Closed GoogleCodeExporter closed 9 years ago
every user can start tor.
You must not start torchat as root! Never do this!
what happens if you open a console and type
tor
and hit enter?
Original comment by prof7...@gmail.com
on 26 Jan 2011 at 7:53
where is the tor binary located? is it in /usr/bin/ or in /usr/sbin/ and if it
is in sbin is this in your $PATH?
Maybe tor.sh needs to be modified to look for the tor binary in other places if
it is not in the path.
Original comment by prof7...@gmail.com
on 26 Jan 2011 at 8:03
the pid is the pid of the starter script, this is ok. tor.sh is meant as a drop
in replacement for the actual tor binary.
Torchat treats the script as if it were tor itself and use this pid to kill
tor.sh with SIGTERM when it quits. the script in turn will also behave as if it
were tor and catch SIGTERM and forward it to the real tor process that it has
started. I could also have used a symlink for the same purpose but i relied on
the fact that tor is always in the path and the script simply calls tor.

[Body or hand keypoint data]
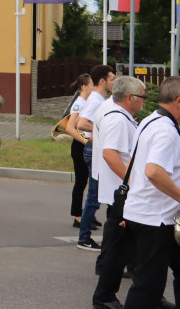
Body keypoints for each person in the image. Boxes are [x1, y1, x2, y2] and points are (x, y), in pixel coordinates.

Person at [119, 76, 180, 309]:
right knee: (148, 285)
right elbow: (153, 171)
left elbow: (136, 163)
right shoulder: (165, 130)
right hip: (156, 221)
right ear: (179, 101)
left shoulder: (152, 120)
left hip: (157, 216)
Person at [89, 76, 146, 308]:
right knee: (118, 248)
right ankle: (104, 297)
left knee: (129, 248)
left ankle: (147, 292)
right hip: (122, 193)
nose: (144, 101)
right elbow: (110, 154)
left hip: (118, 191)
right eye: (143, 97)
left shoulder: (115, 113)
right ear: (130, 98)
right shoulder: (118, 120)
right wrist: (131, 183)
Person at [76, 64, 116, 251]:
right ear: (102, 81)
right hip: (94, 151)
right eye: (112, 79)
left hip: (95, 149)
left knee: (97, 195)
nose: (113, 82)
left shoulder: (100, 99)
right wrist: (102, 129)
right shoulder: (96, 100)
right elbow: (81, 123)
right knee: (94, 197)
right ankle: (84, 238)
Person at [63, 73, 94, 228]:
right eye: (92, 84)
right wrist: (86, 142)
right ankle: (78, 216)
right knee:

(Work order 1):
According to the comment thread, which signal does Torchat use to kill tor.sh when it quits?
(Work order 2):
Please repeat the comment thread word for word between "Closed GoogleCodeExporter closed" and "and hit enter?", inclusive.

(Your response 1):
SIGTERM

(Your response 2):
Closed GoogleCodeExporter closed 9 years ago
every user can start tor.
You must not start torchat as root! Never do this!
what happens if you open a console and type
tor
and hit enter?